Selected extract:
>> START
Fabijanska said that of the approximately 3 million Ukrainians who remain in the Donbass region, around 1.2 million are elderly. These pensioners must cross to the Ukrainian side of the demarcation line every two weeks to receive their pension.

“There are checkpoints. Their documents are checked by the military on both sides of the line. It’s an extremely stressful situation,” Fabijanska said.

During one of these excursions, Kakhidze’s mother died at a military checkpoint from cardiac arrest in 2019.

Another artist, Olia Fedorova, spent nearly three months between her apartment and a bomb shelter in her hometown of Kharkiv, which was constantly bombed from February 24 to May 13. Left without any materials she could use to make art, she resorted to writing poetry with markers on scraps of bed linen. The result was a series of nine poems, called the “Tablets of Rage”. The one displayed at Eastern, titled “May You Choke on My Soil” is a curse on Russian soldiers invading Ukraine.
>> END
Exercise tasks:
**A)** Translate this sentence from the passage on Ukrainian artists and the war into Spanish: "Left without any materials she could use to make art, she resorted to writing poetry with markers on scraps of bed linen."
**B)** In the passage on Ukrainian artists and the war, how often must elderly pensioners in the Donbass region cross to the Ukrainian side of the demarcation line?
**C)** Please carry on the passage on Ukrainian artists and the war from its last sentence, in the same reporting style.

Given data:
>> START
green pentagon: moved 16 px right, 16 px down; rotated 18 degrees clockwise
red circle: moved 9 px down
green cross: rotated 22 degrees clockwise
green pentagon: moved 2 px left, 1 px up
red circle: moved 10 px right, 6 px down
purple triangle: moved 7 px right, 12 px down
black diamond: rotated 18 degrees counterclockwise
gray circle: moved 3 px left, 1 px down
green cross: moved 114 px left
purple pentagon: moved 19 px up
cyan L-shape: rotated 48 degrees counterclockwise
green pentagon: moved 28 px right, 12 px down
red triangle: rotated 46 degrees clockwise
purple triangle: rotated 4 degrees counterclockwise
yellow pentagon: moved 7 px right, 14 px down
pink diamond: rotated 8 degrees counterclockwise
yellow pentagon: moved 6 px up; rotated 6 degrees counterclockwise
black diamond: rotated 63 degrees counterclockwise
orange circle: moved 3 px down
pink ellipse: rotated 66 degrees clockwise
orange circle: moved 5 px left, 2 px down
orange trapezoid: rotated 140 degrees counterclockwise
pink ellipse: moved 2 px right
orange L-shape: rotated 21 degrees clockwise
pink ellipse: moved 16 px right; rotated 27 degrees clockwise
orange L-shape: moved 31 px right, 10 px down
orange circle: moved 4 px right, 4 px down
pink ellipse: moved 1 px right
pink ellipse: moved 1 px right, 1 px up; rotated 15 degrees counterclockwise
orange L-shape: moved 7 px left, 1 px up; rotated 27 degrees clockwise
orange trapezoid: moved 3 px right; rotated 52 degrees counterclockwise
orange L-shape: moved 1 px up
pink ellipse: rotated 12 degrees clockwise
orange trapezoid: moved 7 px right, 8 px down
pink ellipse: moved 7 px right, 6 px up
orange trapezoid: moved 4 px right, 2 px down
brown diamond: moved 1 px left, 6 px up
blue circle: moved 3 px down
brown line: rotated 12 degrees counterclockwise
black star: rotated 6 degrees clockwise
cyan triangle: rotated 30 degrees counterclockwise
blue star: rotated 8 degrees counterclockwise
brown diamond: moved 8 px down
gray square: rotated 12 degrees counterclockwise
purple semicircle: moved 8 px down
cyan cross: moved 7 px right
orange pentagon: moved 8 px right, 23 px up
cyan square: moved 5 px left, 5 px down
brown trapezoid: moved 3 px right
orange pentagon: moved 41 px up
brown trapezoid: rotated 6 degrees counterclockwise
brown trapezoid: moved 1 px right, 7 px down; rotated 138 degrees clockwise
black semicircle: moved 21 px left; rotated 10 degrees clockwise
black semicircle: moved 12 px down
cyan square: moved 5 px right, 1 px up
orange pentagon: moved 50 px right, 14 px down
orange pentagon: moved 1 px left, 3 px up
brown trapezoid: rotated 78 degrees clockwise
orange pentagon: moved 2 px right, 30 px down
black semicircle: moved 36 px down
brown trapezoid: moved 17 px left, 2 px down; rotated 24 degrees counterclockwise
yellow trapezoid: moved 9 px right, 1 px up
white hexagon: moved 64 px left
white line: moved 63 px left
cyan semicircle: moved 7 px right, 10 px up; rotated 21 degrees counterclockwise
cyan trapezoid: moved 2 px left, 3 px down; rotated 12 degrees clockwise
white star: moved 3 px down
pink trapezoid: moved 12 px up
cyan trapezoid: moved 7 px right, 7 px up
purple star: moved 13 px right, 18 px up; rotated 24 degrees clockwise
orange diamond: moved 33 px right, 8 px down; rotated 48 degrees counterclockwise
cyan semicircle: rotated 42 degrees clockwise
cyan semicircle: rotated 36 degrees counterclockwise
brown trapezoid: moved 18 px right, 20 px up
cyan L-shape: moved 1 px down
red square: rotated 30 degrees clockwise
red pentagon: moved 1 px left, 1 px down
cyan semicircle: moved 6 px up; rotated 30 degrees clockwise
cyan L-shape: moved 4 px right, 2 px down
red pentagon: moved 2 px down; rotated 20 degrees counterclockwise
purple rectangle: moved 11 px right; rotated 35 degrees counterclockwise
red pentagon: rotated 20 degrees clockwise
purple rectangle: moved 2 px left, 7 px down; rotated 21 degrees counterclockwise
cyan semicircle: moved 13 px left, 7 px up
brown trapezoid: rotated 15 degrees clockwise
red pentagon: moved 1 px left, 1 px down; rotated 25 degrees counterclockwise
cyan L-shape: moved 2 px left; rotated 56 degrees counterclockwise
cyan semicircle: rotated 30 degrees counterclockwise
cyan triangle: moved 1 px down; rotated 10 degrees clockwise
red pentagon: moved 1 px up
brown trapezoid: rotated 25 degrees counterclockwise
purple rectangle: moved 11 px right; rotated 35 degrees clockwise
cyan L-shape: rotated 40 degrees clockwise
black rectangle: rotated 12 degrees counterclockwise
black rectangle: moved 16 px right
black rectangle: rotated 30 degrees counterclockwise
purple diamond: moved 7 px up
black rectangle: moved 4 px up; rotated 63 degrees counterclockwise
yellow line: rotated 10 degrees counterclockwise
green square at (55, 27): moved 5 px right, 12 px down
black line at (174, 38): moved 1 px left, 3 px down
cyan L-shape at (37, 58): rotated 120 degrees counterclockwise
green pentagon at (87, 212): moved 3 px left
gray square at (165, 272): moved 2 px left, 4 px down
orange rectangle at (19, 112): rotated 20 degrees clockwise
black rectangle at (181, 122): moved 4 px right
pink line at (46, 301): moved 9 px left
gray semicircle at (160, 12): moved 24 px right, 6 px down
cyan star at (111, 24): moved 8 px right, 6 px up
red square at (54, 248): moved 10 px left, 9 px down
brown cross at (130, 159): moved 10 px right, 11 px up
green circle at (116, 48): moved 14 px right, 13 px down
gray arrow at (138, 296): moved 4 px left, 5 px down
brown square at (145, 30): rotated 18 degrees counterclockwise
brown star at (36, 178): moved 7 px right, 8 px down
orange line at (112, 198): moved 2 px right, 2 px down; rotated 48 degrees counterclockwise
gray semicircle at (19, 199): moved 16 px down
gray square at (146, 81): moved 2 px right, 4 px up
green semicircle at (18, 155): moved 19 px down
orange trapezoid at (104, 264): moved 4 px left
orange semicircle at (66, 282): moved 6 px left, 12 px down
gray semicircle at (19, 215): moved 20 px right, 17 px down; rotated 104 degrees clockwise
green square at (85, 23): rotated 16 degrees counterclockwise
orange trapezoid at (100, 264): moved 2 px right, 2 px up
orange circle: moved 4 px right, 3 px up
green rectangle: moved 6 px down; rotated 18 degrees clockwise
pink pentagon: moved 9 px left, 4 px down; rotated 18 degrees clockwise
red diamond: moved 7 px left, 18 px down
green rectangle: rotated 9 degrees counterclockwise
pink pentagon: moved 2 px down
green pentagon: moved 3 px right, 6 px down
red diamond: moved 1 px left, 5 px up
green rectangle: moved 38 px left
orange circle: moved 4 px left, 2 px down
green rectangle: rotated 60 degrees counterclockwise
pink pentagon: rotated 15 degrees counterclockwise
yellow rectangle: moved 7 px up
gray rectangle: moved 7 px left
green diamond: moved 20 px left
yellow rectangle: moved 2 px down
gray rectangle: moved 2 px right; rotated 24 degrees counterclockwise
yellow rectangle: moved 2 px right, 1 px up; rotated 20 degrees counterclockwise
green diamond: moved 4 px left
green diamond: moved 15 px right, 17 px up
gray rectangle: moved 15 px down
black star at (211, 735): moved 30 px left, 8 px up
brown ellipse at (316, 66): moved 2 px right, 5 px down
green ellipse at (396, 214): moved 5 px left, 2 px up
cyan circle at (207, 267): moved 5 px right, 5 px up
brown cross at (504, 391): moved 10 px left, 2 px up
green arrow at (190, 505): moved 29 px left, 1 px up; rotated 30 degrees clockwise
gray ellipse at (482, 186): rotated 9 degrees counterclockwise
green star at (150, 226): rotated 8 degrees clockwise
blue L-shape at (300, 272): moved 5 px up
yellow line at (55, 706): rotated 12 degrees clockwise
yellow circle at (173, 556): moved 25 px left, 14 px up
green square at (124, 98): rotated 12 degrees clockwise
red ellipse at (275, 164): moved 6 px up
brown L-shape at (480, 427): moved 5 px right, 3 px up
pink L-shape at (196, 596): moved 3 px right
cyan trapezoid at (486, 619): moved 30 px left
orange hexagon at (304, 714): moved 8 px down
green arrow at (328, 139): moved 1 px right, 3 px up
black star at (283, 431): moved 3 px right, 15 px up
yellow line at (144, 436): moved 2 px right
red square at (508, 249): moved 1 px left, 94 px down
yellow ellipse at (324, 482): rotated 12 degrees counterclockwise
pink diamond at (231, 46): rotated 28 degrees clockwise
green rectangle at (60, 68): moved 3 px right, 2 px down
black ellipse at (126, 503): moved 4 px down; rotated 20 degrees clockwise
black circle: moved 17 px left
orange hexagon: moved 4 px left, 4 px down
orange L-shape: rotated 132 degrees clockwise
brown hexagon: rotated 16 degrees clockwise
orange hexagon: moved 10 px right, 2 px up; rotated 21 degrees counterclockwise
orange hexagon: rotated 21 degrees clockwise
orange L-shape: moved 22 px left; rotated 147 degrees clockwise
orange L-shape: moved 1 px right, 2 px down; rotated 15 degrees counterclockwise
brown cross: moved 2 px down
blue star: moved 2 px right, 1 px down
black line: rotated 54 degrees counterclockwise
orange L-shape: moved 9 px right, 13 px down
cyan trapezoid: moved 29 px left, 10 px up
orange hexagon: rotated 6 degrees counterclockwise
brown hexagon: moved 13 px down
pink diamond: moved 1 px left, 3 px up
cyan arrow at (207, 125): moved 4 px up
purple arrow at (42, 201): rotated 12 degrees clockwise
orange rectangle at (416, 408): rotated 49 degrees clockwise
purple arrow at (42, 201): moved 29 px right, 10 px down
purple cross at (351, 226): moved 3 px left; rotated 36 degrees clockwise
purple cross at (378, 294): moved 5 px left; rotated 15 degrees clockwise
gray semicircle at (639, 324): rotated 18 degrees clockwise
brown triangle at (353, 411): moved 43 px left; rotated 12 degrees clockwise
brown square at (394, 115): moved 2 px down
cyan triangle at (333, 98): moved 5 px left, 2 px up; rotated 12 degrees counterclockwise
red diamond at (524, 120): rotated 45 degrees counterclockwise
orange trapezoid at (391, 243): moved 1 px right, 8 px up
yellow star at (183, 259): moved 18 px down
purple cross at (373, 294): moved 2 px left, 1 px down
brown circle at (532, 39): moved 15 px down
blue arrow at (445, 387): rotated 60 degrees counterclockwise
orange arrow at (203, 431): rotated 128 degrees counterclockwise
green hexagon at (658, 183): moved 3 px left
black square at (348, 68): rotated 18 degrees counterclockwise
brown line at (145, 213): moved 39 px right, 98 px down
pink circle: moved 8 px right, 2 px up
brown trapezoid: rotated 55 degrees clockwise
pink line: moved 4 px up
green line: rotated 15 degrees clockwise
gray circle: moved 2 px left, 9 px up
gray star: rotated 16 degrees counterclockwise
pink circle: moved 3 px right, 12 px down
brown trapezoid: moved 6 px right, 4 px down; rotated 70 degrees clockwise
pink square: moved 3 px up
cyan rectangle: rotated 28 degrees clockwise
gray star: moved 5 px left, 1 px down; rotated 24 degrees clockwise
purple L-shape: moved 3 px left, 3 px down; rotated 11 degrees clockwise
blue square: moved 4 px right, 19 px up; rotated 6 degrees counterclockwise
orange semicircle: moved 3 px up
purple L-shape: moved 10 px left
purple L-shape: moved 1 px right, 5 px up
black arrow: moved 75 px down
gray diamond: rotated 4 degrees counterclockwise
>> END
Results for each task:
**A)** Al quedarse sin materiales que pudiera usar para hacer arte, recurrió a escribir poesía con marcadores sobre retazos de ropa de cama.

**B)** Every two weeks.

**C)**
Fabijanska said the series of poems begins with several addressing the enemy. Then they change tone. The last poem, written ten days before his flight to Austria, is addressed to God.

Never let me forget my roots,

But don’t let the past swallow me up either.

Give me enough rage to keep fighting,

And that pain and anger no longer poison my soul….

Give me merciful dreams and save me from horrible nightmares.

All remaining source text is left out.